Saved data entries
----
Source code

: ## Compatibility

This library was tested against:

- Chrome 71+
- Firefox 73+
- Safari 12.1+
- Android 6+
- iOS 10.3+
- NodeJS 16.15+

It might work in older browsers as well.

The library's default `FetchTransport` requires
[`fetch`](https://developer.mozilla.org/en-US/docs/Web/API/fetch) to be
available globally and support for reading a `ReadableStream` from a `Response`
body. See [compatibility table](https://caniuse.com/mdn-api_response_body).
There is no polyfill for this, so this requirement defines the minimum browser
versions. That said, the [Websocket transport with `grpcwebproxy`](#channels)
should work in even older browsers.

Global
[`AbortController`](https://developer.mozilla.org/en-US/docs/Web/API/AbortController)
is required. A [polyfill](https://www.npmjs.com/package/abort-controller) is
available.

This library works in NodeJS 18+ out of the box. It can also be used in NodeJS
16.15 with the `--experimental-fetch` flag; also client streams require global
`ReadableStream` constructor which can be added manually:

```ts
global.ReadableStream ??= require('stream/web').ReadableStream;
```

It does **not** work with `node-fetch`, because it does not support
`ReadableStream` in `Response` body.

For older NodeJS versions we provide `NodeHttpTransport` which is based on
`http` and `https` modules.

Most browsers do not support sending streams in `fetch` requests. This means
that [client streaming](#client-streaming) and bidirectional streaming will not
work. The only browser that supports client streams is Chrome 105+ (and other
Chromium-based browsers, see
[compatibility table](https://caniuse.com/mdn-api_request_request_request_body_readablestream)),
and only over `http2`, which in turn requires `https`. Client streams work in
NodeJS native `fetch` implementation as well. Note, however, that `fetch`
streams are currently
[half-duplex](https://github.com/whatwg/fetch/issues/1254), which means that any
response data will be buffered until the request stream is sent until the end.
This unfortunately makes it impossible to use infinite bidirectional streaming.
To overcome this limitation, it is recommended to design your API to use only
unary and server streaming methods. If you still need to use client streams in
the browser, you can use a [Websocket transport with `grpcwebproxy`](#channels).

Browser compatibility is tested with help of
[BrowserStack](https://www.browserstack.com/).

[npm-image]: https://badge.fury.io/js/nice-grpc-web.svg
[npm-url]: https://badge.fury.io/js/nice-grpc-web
----
**Your objective:** Copy only this part of the entries above: the line with "that [client streaming](#client-streaming)", the line with "streams are currently", and the lines between, all exactly as written.

**Output:**
that [client streaming](#client-streaming) and bidirectional streaming will not
work. The only browser that supports client streams is Chrome 105+ (and other
Chromium-based browsers, see
[compatibility table](https://caniuse.com/mdn-api_request_request_request_body_readablestream)),
and only over `http2`, which in turn requires `https`. Client streams work in
NodeJS native `fetch` implementation as well. Note, however, that `fetch`
streams are currently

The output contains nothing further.